You could play this by buying Chinese soybean companies but I’d rather buy U.S. companies, subject to U.S. governance and regulations. Buying Deere & Co (NYSE:DE), for instance, is a lot safer, although less direct, way to play the insatiable Chinese appetite, literally and figuratively, for soybeans, wheat, rice and corn, than buying some Chinese company you’ve never heard of. It doesn’t matter if the economy is good or bad, people worldwide will continue to eat. They may eat less, they may not eat as high on the hog, but they will eat. The question is, how do you benefit from that fact? For me, my old U.S.-based favorites like Deere, Smithfield (NYSE:SFD), Seaboard (NYSEMKT:SEB), Archer Daniels (NYSE:ADM) -- now that the Andreas boys are gone, -- and many others fill the bill, as do the agricultural commodity ETFs like Powershares DB Agriculture Fund (NYSEARCA:DBA).
China faces environmental problems every bit as daunting as India’s. I’ve written previously of their severe potable water problems; there are some years where the fabled Yellow River doesn’t even reach the sea before it dries completely. In addition, in its headlong rush to take its place among the world’s economic powerhouses after decades of statist, centrist, socialist control, China has created air pollution on a world-wide scale; acid rain over much of the country; water pollution from untreated waste; and subsequent deforestation and desertification. Not a pretty picture.

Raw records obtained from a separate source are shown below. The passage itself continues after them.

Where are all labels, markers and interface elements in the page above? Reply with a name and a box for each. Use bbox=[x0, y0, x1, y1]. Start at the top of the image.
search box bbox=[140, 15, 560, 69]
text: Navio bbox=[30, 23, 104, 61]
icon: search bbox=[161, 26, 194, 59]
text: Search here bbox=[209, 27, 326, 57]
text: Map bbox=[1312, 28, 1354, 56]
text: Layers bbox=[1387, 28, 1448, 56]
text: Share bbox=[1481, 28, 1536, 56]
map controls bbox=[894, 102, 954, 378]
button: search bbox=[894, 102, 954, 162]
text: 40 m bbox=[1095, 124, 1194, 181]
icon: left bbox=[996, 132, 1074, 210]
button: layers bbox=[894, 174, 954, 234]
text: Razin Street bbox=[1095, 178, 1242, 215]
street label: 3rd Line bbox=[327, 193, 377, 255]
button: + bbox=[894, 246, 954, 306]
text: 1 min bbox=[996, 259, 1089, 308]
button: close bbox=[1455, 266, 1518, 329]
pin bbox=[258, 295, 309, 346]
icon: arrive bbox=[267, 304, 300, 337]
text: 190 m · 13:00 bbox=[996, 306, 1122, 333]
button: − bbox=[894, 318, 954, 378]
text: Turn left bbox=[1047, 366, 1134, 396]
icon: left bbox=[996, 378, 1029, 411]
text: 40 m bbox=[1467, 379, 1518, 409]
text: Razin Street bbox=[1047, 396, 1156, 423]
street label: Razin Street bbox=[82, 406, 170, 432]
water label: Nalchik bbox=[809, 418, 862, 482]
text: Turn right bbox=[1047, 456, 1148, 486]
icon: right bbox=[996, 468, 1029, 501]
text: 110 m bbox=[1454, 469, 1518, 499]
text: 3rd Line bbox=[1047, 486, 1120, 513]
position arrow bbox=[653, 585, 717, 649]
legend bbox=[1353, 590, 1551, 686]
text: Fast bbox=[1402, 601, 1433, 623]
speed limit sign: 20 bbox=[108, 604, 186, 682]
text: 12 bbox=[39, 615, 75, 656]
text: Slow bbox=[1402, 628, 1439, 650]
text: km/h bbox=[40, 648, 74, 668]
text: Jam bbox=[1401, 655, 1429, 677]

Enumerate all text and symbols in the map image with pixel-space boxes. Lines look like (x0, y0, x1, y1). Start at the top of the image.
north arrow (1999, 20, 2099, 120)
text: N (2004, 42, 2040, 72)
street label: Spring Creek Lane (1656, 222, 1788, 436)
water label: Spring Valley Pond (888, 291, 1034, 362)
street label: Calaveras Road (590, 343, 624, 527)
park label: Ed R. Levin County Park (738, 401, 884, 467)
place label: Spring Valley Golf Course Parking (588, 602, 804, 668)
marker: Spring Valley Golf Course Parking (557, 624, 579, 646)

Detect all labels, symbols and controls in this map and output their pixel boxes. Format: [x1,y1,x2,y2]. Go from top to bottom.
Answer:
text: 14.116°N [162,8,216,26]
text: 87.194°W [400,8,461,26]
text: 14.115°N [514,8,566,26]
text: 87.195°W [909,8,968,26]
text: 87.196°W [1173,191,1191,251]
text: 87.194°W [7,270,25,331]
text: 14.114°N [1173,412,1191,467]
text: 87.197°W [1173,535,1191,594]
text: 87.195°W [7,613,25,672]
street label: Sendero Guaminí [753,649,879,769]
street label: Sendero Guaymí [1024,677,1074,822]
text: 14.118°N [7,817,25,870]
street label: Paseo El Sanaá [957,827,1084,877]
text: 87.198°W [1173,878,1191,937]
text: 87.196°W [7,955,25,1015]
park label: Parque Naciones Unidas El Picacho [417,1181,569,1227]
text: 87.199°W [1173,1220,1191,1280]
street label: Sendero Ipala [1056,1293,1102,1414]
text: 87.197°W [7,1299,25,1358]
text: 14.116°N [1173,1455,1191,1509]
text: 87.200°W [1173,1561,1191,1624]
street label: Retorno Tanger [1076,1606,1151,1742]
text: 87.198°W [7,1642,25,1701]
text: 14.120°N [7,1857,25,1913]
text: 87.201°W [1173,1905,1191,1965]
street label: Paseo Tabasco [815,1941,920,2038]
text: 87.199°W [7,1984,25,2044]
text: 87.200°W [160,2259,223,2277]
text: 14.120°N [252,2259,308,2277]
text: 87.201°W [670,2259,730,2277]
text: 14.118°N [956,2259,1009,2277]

As wite Russia, the government itself is the greatest problem. The socialist legacy continues to mislead the central leadership that they can somehow make decisions that are good for the entire nation, no matter the topography, climate, ethnicity or culture of the remote area. Add to this the Russian-like capacity for self-denial and an obsession with a total lack of transparency and you’ll never know if the numbers you are using on which to base critical decisions are real or made up. Finally, like Russia, China continues to cling to a number of state-run businesses they consider necessary for their “economic security.” Some are; but most are merely cash cows for party officials. If China ever made an honest attempt to separate these two, it would be a positive sign.
Until then, I’ll play China (and India, Russia and Brazil) via companies with something the BRICs need or want, but which are headquartered in areas of better governance. I’ll name names tomorrow, in Part II, when I discuss the “ABC”s.